Note: this article contains portions of other articles published previously here on Queerty.
LumpyPillows
Pride was a protest; times change. Article is actually pretty factual. I’ll check the film out.
kevininbuffalo
“…nor were the crowds composed solely of white folks, men, people of color, women, transpeople, drag queens, upper class or poor people.” Odd phrasing, that’s pretty much everybody, isn’t it?
DennisMpls
I don’t think that’s odd phrasing at all. When I was a kid the impression often given was that the crowd was essentially white gay men. Later, others asserted it was dominated by trans people. I’ve seen others say it was mostly drag queens. The phrasing used in this story was totally intentional, to make the point that the uprising included “pretty much everybody.” I’ve always seen the incident as incredibly powerful, and ultimately transformative, and it makes it even more so to stress the wide variety of people involved.
storm45701
The narrative has tried to either be co-opted or shortchanged by many; was it this group or that group, this person or that one? In truth, it was everyone; gay protest became solidified and collective at that moment.
inbama
Paragraph 2, Sentence 3 – First time I’ve seen the truth in print on any LGBTQ+ website or periodical. Was it a slip-up or are the powers that be worried that American LGBs are going to walk away on our own like the Brits?
Jim
What is sad is that so few realize that Stonewall was actually just one step to equality.
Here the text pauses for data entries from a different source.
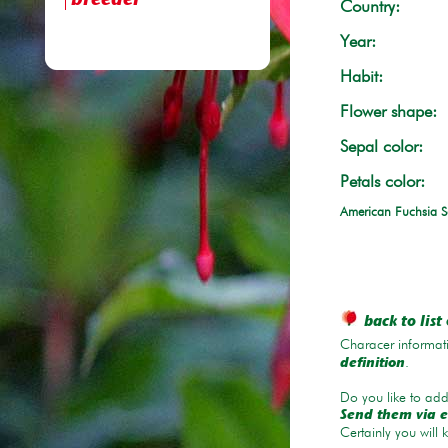
breeder
Country:
Year:
Habit:
Flower shape:
Sepal color:
Petals color:
American Fuchsia S
back to list 
Characer informati
.
definition
Do you like to add 
Send them via e
Certainly you will 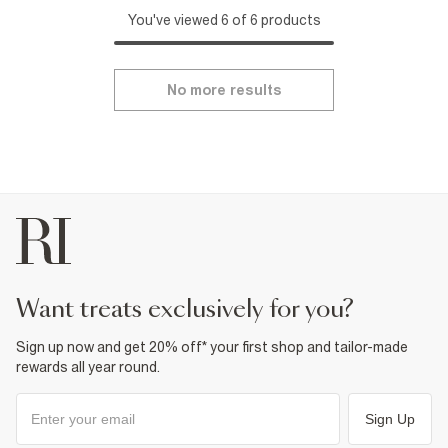
You've viewed 6 of 6 products
No more results
want treats exclusively for you?
Sign up now and get 20% off* your first shop and tailor-made
rewards all year round.
Sign Up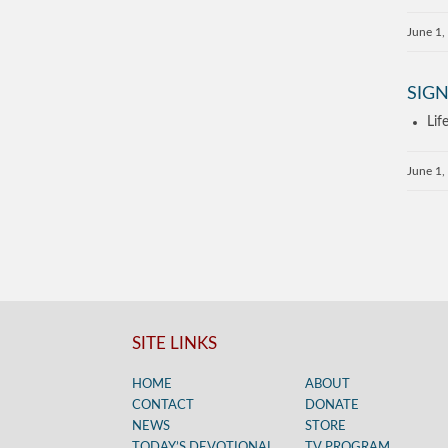
June 1,
SIGN
Lif
June 1,
SITE LINKS
HOME
ABOUT
CONTACT
DONATE
NEWS
STORE
TODAY’S DEVOTIONAL
TV PROGRAM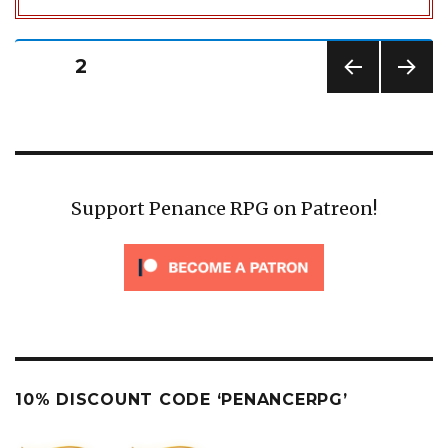
Posts
PAGE
2
pagination
PREV
NEXT
IOUS
PAG
PAG
E
E
Support Penance RPG on Patreon!
10% DISCOUNT CODE ‘PENANCERPG’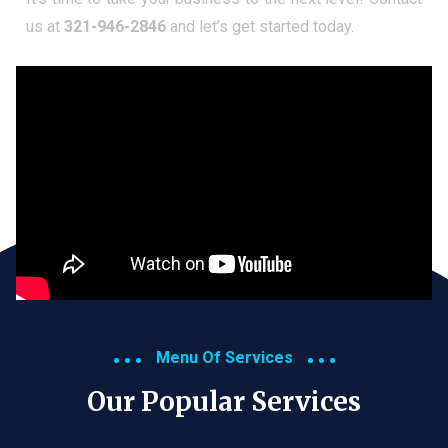
us at
321-946-2846
and let’s get started today.
Menu Of Services
Our Popular Services​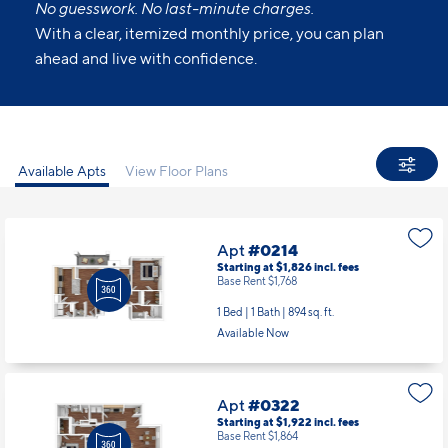
No guesswork. No last-minute charges.
With a clear, itemized monthly price, you can plan
ahead and live with confidence.
Available Apts
View Floor Plans
Apt
#0214
Starting at $1,826
incl.
fees
Base Rent $1,768
1 Bed | 1 Bath |
894 sq. ft.
Available Now
Apt
#0322
Starting at $1,922
incl.
fees
Base Rent $1,864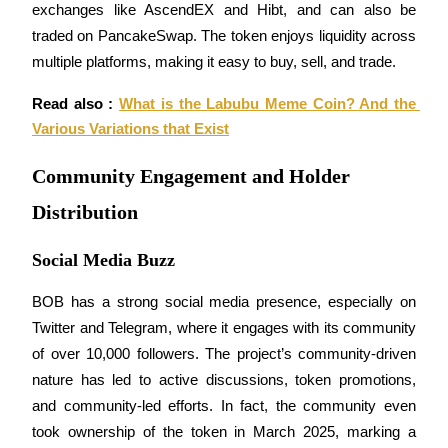
exchanges like AscendEX and Hibt, and can also be 
traded on PancakeSwap. The token enjoys liquidity across 
multiple platforms, making it easy to buy, sell, and trade.
Auto Invest
Read also : 
What is the Labubu Meme Coin? And the 
Grab long-term profit and flexible interests
Various Variations that Exist
Community Engagement and Holder
Distribution
Social Media Buzz
BOB has a strong social media presence, especially on 
Twitter and Telegram, where it engages with its community 
Staking 101
of over 10,000 followers. The project’s community-driven 
Learn about earning passive income
nature has led to active discussions, token promotions, 
Bitrue
AI
and community-led efforts. In fact, the community even 
took ownership of the token in March 2025, marking a 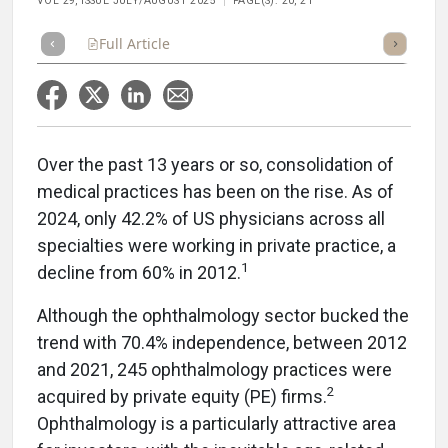
VOL 29, ISSUE JULY/AUGUST 2025
PAGE(S): 20, 21
Full Article
Summary
Takeaways
Listen
Repor
Over the past 13 years or so, consolidation of
medical practices has been on the rise. As of
2024, only 42.2% of US physicians across all
specialties were working in private practice, a
1
decline from 60% in 2012.
Although the ophthalmology sector bucked the
trend with 70.4% independence, between 2012
and 2021, 245 ophthalmology practices were
2
acquired by private equity (PE) firms.
Ophthalmology is a particularly attractive area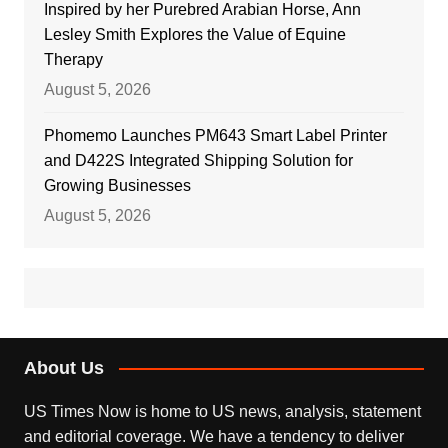
Inspired by her Purebred Arabian Horse, Ann
Lesley Smith Explores the Value of Equine
Therapy
August 5, 2026
Phomemo Launches PM643 Smart Label Printer
and D422S Integrated Shipping Solution for
Growing Businesses
August 5, 2026
About Us
US Times Now is home to US news, analysis, statement
and editorial coverage. We have a tendency to deliver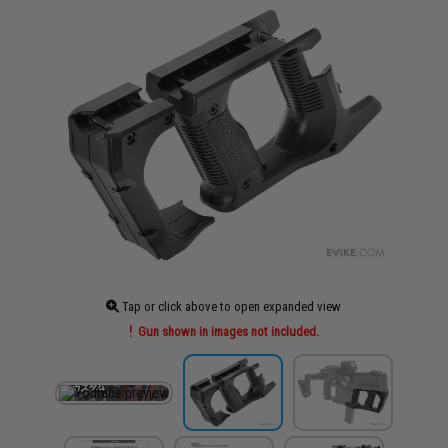
Tap or click above to open expanded view
Gun shown in images not included.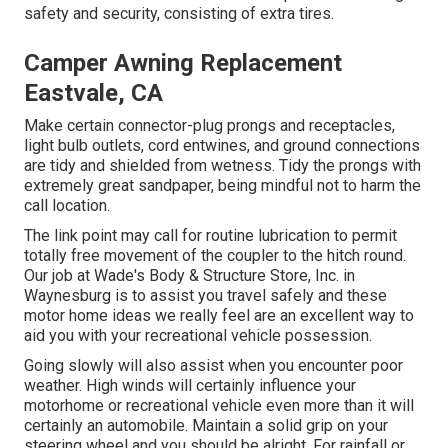
safety and security, consisting of extra tires.
Camper Awning Replacement
Eastvale, CA
Make certain connector-plug prongs and receptacles,
light bulb outlets, cord entwines, and ground connections
are tidy and shielded from wetness. Tidy the prongs with
extremely great sandpaper, being mindful not to harm the
call location.
The link point may call for routine lubrication to permit
totally free movement of the coupler to the hitch round.
Our job at Wade's Body & Structure Store, Inc. in
Waynesburg is to assist you travel safely and these
motor home ideas we really feel are an excellent way to
aid you with your recreational vehicle possession.
Going slowly will also assist when you encounter poor
weather. High winds will certainly influence your
motorhome or recreational vehicle even more than it will
certainly an automobile. Maintain a solid grip on your
steering wheel and you should be alright. For rainfall or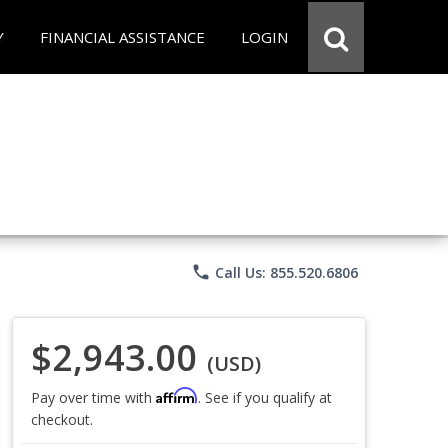
Y
FINANCIAL ASSISTANCE
LOGIN
phone
Call Us: 855.520.6806
$2,943.00
(USD)
Affirm
Pay over time with
. See if you qualify at
checkout.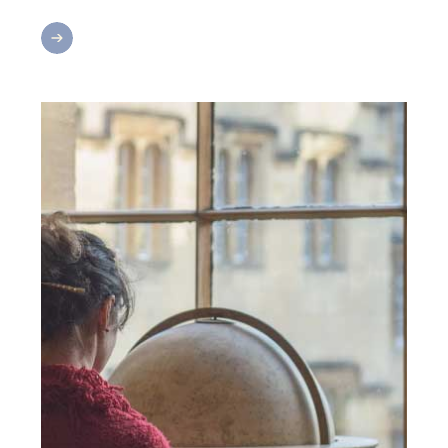
Return
&
Reconnect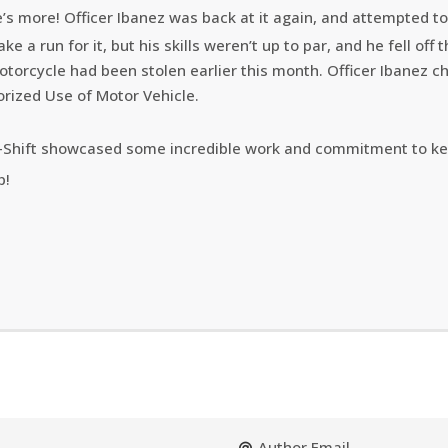
’s more! Officer Ibanez was back at it again, and attempted to 
ke a run for it, but his skills weren’t up to par, and he fell off 
otorcycle had been stolen earlier this month. Officer Ibanez c
rized Use of Motor Vehicle.
-Shift showcased some incredible work and commitment to ke
p!
Author Email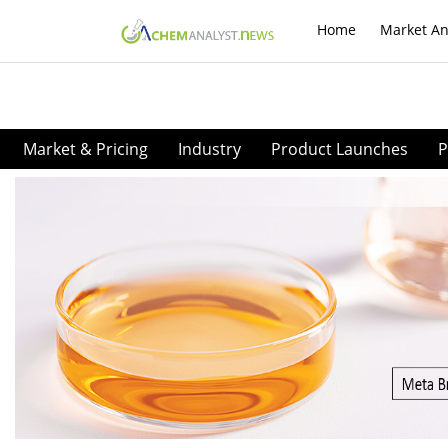
Home
Market An
Market & Pricing
Industry
Product Launches
P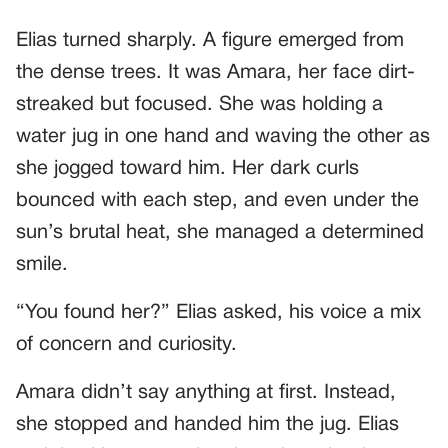
Elias turned sharply. A figure emerged from
the dense trees. It was Amara, her face dirt-
streaked but focused. She was holding a
water jug in one hand and waving the other as
she jogged toward him. Her dark curls
bounced with each step, and even under the
sun’s brutal heat, she managed a determined
smile.
“You found her?” Elias asked, his voice a mix
of concern and curiosity.
Amara didn’t say anything at first. Instead,
she stopped and handed him the jug. Elias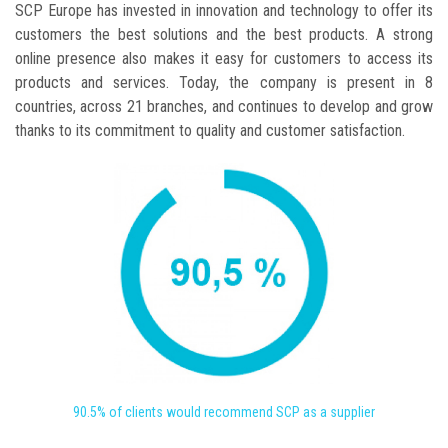
SCP Europe has invested in innovation and technology to offer its
customers the best solutions and the best products. A strong
online presence also makes it easy for customers to access its
products and services. Today, the company is present in 8
countries, across 21 branches, and continues to develop and grow
thanks to its commitment to quality and customer satisfaction.
90.5% of clients would recommend SCP as a supplier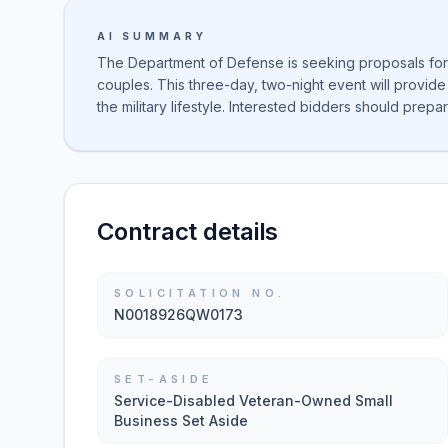
AI SUMMARY
The Department of Defense is seeking proposals for 
couples. This three-day, two-night event will provide p
the military lifestyle. Interested bidders should prep
Contract details
SOLICITATION NO.
N0018926QW0173
SET-ASIDE
Service-Disabled Veteran-Owned Small
Business Set Aside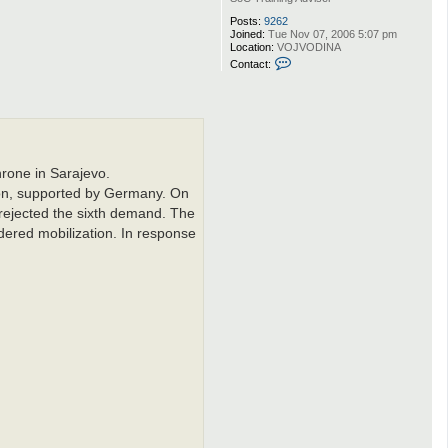
Posts:
9262
Joined:
Tue Nov 07, 2006 5:07 pm
Location:
VOJVODINA
C
Contact:
o
n
t
a
c
t
Q
w
hrone in Sarajevo.
e
r
ion, supported by Germany. On
t
rejected the sixth demand. The
dered mobilization. In response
The fight, we continue, started with a government astronomer named Frank Kameny in the 40’s!
TomH
Stonewall is in the West Village not the East Village. I was confused by the East Village reference. But I’d love to know what the East Village was like in 1969 — must have been pretty amazing.
GreekKeys
Stonewall is a legend, and the mythology keeps evolving. Back then, all the gay bars in New York were owned by the Mafia. In 1966, ‘Fat Tony’ Lauria of the Genovese crime family purchased Stonewall, then an unassuming family-friendly restaurant, and converted it into a festering dump for gays. The toilets constantly overflowed. There were no fire exits and no soap to wash the glasses. The liquor was watered down and stolen. Employees trafficked prostitutes, and dabbled in blackmailing patrons with threats to ‘out’ them. The cops constantly raided Stonewall and other mob-owned businesses in the area but, because the mob paid off the police, the cops usually gave warnings or came in the middle of the afternoon when no one was there. It’s unknown whether on that fateful night in 1969 the cops were cracking down on the mob, or on corruption in their own ranks, or if the owners of Stonewall simply didn’t get the tip-off in time. What is clear is that Stonewall was not targeted simply because gays hung out there.
JromeGervais09
Why are you all bickering and bitching about an era that all or most of you were not even alive when Stonewall Inn happened. I was. I was 23, in the Army and in Panama in 1969. We watched this on the AFSN and cheered. It was a protest that turned into a riot. Bless there gay hearts for doing so. It may not have been the first time a gay person spoke out to authorities, but society was ready by 1969 to listen. I came home in November of 1969 as a openly gay man. Everyone in the Army knew I was gay, didn’t matter to them, because in the Medical Corp there were thousands of us. Stonewall is important because of the time this protest happened that made a huge impact on America. The Black community came to the protest to and endangered there lives too. The Black Panthers were there too. I marched many times in NAACP protests with gay black men that I knew. If your arguments are about size, then just flop them on the table and get over your young selves.